**TASK PROMPT**. In the lines below, look for "Chirurgia". Copy each line where it appears.

**DATA TO USE**.

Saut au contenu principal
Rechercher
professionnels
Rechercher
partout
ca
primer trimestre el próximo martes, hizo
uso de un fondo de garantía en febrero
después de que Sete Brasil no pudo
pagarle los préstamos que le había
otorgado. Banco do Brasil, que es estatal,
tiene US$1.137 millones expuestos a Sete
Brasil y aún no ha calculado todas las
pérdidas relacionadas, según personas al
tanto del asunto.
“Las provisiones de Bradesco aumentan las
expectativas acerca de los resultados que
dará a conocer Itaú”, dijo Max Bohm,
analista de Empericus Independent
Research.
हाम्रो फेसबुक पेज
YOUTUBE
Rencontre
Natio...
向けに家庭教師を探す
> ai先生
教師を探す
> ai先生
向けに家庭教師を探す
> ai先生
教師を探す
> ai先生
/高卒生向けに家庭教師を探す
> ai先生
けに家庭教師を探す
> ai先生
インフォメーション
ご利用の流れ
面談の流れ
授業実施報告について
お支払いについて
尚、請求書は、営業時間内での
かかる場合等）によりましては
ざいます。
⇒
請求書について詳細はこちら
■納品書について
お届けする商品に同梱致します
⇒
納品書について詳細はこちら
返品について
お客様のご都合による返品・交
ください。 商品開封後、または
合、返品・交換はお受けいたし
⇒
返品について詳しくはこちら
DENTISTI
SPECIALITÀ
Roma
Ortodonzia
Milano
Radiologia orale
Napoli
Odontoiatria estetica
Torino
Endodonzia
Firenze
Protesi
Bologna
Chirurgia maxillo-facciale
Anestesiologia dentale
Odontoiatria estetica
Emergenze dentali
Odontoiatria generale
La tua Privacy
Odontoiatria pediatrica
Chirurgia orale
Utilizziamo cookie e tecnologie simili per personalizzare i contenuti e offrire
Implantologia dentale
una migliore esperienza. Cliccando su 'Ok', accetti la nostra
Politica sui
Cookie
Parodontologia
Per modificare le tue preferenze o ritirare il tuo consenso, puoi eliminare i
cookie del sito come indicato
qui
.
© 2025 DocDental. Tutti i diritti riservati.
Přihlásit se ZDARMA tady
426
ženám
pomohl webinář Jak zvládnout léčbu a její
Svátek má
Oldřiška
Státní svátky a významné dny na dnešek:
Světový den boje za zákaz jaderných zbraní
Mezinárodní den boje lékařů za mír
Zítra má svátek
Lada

**TASK OUTPUT**.
Chirurgia maxillo-facciale
Chirurgia orale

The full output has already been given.